Dennison Bertram, co-founder of Tally and a former fashion photographer with over a decade of experience in the industry, was among the most vocal critics. He argued that the article was not merely skeptical but openly contemptuous, with both the writing and the photography engineered to diminish its subjects. Dissecting one image of Novogratz, Bertram noted that “his eyes are squinting… his face is deliberately cast in shadow, appearing menacing… Is this a positive image? I don’t think so at all.”

Noelle Acheson of Triple Crown Digital offered a more reflective take: “We can laugh all we want — and we definitely want to — at Vanity Fair’s photoset… but the deeper issue is: Is this how mainstream media sees the cryptocurrency industry? If so, we still have a lot of work to do.”

The backlash quickly bled into broader, more philosophical territory. Dean Eigenmann, the Swiss-born MEV veteran and sharp-tongued commentator at @DeanEigenmann, had already laid the intellectual groundwork for exactly this kind of reckoning in his February essay “A Return To Fundamentals” — a widely-read X Article that accumulated over 121,000 views.
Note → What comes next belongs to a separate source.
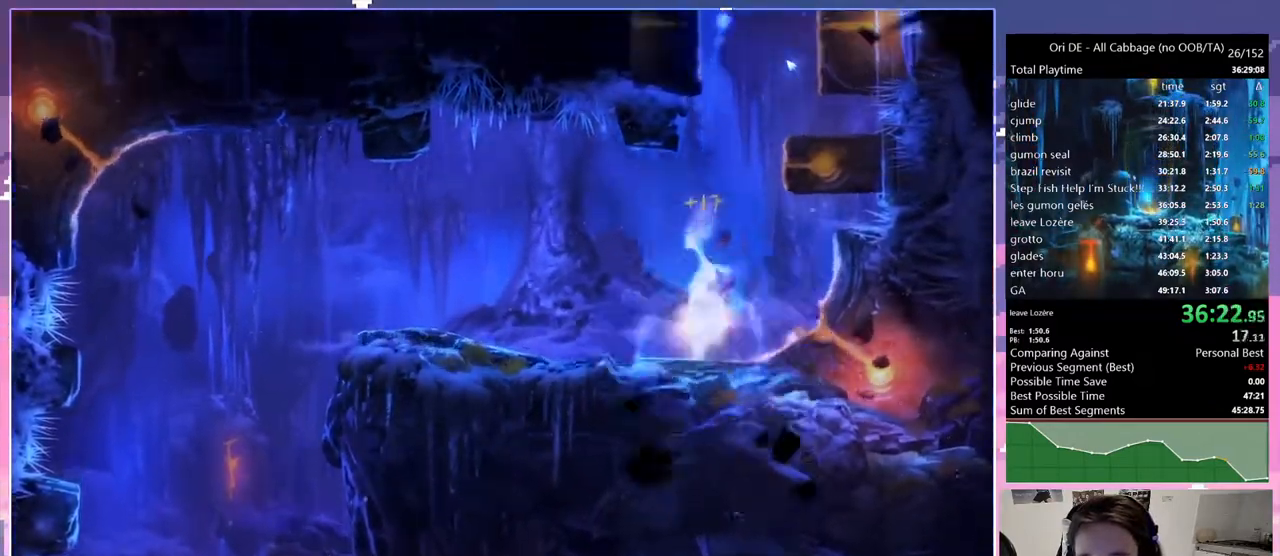
{"keys": ["bash", "bash3"], "events": [[233, "d", "up"], [233, "q", "down"], [333, "bash", "down"], [333, "bash3", "down"], [367, "q", "up"], [417, "jump", "up"]]}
In it, Eigenmann argued that crypto’s desperate scramble for institutional validation and mainstream legitimacy had effectively gutted the industry of its original purpose. “The institutions did not come to crypto,” he wrote. “Crypto went to them and was reshaped in their image.” The Vanity Fair episode, to many, felt like living proof of his thesis: an industry that spent years softening its edges to court Wall Street and Washington had finally landed on the cover of a celebrity magazine — and been laughed at anyway.​

One X user, @jinelled’Lima, captured the bitter irony succinctly: “We’re on the cover now. Can it get any more ironic? This isn’t us. We were never supposed to be like this.”​

The controversy cuts to a question the industry has never fully resolved: can a movement that began as a direct challenge to entrenched financial power ever truly be “taken seriously” by the very culture it sought to disrupt — without losing itself in the process? For now, the X discourse suggests the answer remains as volatile as the market itself.